WORK TO BE COMPLETED
Everything in the records should be repeated exactly.

EXTRACTED MATERIAL
== == ==
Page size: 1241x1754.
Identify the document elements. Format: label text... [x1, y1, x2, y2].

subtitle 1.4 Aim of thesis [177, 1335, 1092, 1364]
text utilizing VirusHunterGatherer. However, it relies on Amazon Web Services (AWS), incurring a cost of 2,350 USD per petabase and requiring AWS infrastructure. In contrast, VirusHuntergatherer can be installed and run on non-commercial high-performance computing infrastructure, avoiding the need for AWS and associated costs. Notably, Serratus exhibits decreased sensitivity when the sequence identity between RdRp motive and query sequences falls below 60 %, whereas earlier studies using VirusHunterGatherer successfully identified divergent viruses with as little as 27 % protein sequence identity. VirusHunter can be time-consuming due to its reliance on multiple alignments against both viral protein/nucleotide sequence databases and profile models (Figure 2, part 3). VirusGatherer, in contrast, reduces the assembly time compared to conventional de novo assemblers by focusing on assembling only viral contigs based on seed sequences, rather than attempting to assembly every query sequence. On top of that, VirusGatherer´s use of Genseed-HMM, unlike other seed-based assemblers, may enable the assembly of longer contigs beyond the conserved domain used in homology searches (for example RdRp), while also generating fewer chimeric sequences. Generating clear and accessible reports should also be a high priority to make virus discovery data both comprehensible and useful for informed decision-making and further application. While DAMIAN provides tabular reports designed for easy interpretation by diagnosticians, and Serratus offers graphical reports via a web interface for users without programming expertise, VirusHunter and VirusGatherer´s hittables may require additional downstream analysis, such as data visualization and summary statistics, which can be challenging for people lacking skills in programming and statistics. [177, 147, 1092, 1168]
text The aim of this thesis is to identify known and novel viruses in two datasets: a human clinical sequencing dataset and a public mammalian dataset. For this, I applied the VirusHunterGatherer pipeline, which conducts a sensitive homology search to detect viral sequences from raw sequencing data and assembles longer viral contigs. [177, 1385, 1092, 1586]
== == ==
REPLY
Page size: 1241x1754.
Identify the document elements. Format: label text... [x1, y1, x2, y2].

subtitle 1.4 Aim of thesis [177, 1335, 1092, 1364]
text utilizing VirusHunterGatherer. However, it relies on Amazon Web Services (AWS), incurring a cost of 2,350 USD per petabase and requiring AWS infrastructure. In contrast, VirusHuntergatherer can be installed and run on non-commercial high-performance computing infrastructure, avoiding the need for AWS and associated costs. Notably, Serratus exhibits decreased sensitivity when the sequence identity between RdRp motive and query sequences falls below 60 %, whereas earlier studies using VirusHunterGatherer successfully identified divergent viruses with as little as 27 % protein sequence identity. VirusHunter can be time-consuming due to its reliance on multiple alignments against both viral protein/nucleotide sequence databases and profile models (Figure 2, part 3). VirusGatherer, in contrast, reduces the assembly time compared to conventional de novo assemblers by focusing on assembling only viral contigs based on seed sequences, rather than attempting to assembly every query sequence. On top of that, VirusGatherer´s use of Genseed-HMM, unlike other seed-based assemblers, may enable the assembly of longer contigs beyond the conserved domain used in homology searches (for example RdRp), while also generating fewer chimeric sequences. Generating clear and accessible reports should also be a high priority to make virus discovery data both comprehensible and useful for informed decision-making and further application. While DAMIAN provides tabular reports designed for easy interpretation by diagnosticians, and Serratus offers graphical reports via a web interface for users without programming expertise, VirusHunter and VirusGatherer´s hittables may require additional downstream analysis, such as data visualization and summary statistics, which can be challenging for people lacking skills in programming and statistics. [177, 147, 1092, 1168]
text The aim of this thesis is to identify known and novel viruses in two datasets: a human clinical sequencing dataset and a public mammalian dataset. For this, I applied the VirusHunterGatherer pipeline, which conducts a sensitive homology search to detect viral sequences from raw sequencing data and assembles longer viral contigs. [177, 1385, 1092, 1586]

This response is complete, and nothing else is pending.